Cheiro do campo

O Globo, Planeta Terra, p. 7-9 - 26/06/2012
Cheiro do campo
Embrapa busca nas flores do Cerrado Novos aromas para a indústria de perfumes

Juliana Câmara
juliana.camara@oglobo.com.br

A rica variedade da flora do Cerrado embeleza as paisagens dos 11 estados que ele ocupa no país e agora pode turbinar a indústria de cosméticos. Uma pesquisa da Empresa Brasileira de Pesquisa Agropecuária (Embrapa), em parceria com universidades públicas, vai estudar as espécies aromáticas deste bioma, o segundo maior do Brasil, e montar um banco de dados, que terá informações sobre extratos, classificação botânica, análise química e avaliação sensorial dessas flores. O resultado poderá ser usado por empresas no futuro para a produção de fragrâncias.
O projeto é o primeiro a catalogar, em grande escala, espécies da flora do Cerrado com esta finalidade. A princípio, serão estudadas 40 flores cujo potencial aromático já é conhecido. Mas esse número pode crescer ao longo do trabalho de prospecção, previsto para durar até de 2014. Entre as espécies previstas, estão as mirtáceas, da família dos eucaliptos; as labiatas, da família da hortelã e do manjericão; e as asteraceas, da família da camomila e do girassol.
As flores são recolhidas por botânicos, que as separam em um herbário e extraem os óleos essenciais para fazer a caracterização química das substâncias aromáticas. A coleta ocorre em cinco pontos onde as flores são abundantes: o campus da Embrapa e a reserva ecológica do IBGE, no Distrito Federal; os parques estaduais de Caldas Novas e da Serra dos Pirineus, e o Parque Nacional da Chapada dos Veadeiros, em Goiás.

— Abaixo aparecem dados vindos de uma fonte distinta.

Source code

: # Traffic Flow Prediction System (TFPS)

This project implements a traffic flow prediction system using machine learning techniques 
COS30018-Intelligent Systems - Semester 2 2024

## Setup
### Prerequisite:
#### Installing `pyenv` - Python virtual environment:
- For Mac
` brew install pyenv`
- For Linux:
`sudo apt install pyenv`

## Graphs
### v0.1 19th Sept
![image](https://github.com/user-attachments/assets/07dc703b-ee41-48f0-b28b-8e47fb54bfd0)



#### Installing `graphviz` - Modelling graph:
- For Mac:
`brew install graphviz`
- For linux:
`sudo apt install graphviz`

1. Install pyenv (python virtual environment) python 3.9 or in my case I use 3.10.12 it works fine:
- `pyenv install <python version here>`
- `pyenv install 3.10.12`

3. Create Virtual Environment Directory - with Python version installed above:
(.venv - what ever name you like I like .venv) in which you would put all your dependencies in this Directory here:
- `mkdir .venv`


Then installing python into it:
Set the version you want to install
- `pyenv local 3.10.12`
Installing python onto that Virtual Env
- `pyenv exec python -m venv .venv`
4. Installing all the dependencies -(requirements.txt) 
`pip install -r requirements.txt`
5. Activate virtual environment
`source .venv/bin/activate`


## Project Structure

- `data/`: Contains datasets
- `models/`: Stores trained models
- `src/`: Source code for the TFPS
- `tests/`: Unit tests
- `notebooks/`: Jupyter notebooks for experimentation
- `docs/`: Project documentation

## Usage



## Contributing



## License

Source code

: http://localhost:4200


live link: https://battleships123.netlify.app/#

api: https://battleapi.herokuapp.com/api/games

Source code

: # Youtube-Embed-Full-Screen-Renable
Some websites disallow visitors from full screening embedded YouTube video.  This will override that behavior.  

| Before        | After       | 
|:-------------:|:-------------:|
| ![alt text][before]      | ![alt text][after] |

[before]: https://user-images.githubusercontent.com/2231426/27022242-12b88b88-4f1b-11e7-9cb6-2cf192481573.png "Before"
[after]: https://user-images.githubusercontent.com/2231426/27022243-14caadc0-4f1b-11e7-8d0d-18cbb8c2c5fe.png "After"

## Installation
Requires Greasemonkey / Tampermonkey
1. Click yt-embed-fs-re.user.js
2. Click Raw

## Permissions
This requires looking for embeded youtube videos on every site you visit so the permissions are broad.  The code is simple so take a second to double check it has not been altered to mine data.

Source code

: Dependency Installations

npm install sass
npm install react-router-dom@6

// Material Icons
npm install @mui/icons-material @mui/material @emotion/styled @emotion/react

Conhecimento sobre a flora pode incentivar cultivo sustentável

O interesse das indústrias de cosméticos e alimentos por produtos naturais tem crescido devido ao aumento do mercado consumidor e também para atender a requisitos das legislações desses setores, cada vez mais restritivas em relação ao uso de produtos sintéticos. Neste sentido, o Cerrado é um dos biomas mais atraentes: sua flora é mais rica em número de espécies que a da região amazônica e também mais ameaçada.
Cerca de 30 pessoas estão envolvidas no levantamento, entre pesquisadores, técnicos e alunos de três unidades da Embrapa e também da Universidade Federal do Rio de Janeiro, da Universidade de Brasília e da Universidade Federal de Juiz de Fora. O investimento total é de R$ 432 mil.
Outro objetivo do estudo é ajudar na conservação desse bioma. Dados oficiais apontam que 45% de sua vegetação já foram destruídos. Os maiores responsáveis são a expansão da fronteira agrícola e o crescimento desordenado das cidades. A ação do homem tem levado diversas espécies ao risco de extinção.
O maior conhecimento sobre as espécies, associado a ações de conscientização sobre o uso racional de recursos naturais, pode resultar em práticas sustentáveis de cultivo. Segundo Humberto Bizzo, da Embrapa Agroindústria de Alimentos e coordenador do projeto, cientes da possibilidade de gerar renda com a extração de óleos essenciais das flores, os moradores das regiões apropriadas para o cultivo podem optar por produzi-las, em vez de desmatar a vegetação e abrir espaço para plantações como as de milho e soja.
- Queremos estudar essas espécies e transformar o conhecimento em geração de renda para as pessoas que moram nas áreas de Cerrado. Com isso, preservar poderá ser mais rentável do que destruir - explica o pesquisador. - São áreas de pequena produção. O objetivo é agregar valor à biodiversidade do Cerrado.
O bioma do Cerrado é considerado ainda pouco conhecido, se considerados os números de espécies estudadas. Apesar de a pesquisa da Embrapa com as flores aromáticas pretender conhecer as aplicações para a indústria de cosméticos, ela pode revelar outras propriedades dessas plantas, como medicinais e alimentares.
- O foco é a indústria de fragrâncias, mas o estudo pode se desdobrar em produtos resultantes de outros tipos de atividade biológica dessas espécies - diz Roberto Vieira, pesquisador da Embrapa Recursos Genéticos e Biotecnologia.